• TASK INPUT:
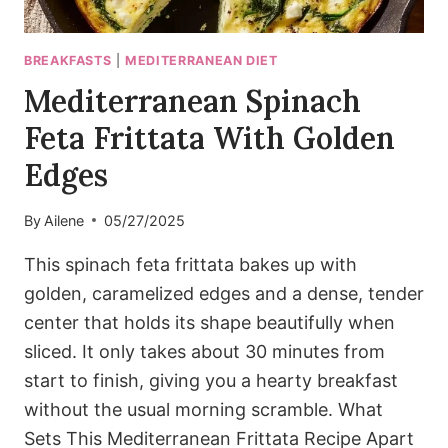
BREAKFASTS
|
MEDITERRANEAN DIET
Mediterranean Spinach
Feta Frittata With Golden
Edges
By
Ailene
05/27/2025
This spinach feta frittata bakes up with
golden, caramelized edges and a dense, tender
center that holds its shape beautifully when
sliced. It only takes about 30 minutes from
start to finish, giving you a hearty breakfast
without the usual morning scramble. What
Sets This Mediterranean Frittata Recipe Apart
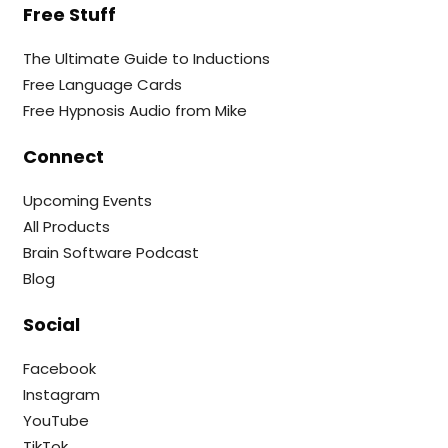
Free Stuff
The Ultimate Guide to Inductions
Free Language Cards
Free Hypnosis Audio from Mike
Connect
Upcoming Events
All Products
Brain Software Podcast
Blog
Social
Facebook
Instagram
YouTube
TikTok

• ACTIVITY: Take the listing above and restate it word for word, without its pictures.

• WRITTEN RESPONSE:
BREAKFASTS
|
MEDITERRANEAN DIET
Mediterranean Spinach
Feta Frittata With Golden
Edges
By
Ailene
05/27/2025
This spinach feta frittata bakes up with
golden, caramelized edges and a dense, tender
center that holds its shape beautifully when
sliced. It only takes about 30 minutes from
start to finish, giving you a hearty breakfast
without the usual morning scramble. What
Sets This Mediterranean Frittata Recipe Apart
Free Stuff
The Ultimate Guide to Inductions
Free Language Cards
Free Hypnosis Audio from Mike
Connect
Upcoming Events
All Products
Brain Software Podcast
Blog
Social
Facebook
Instagram
YouTube
TikTok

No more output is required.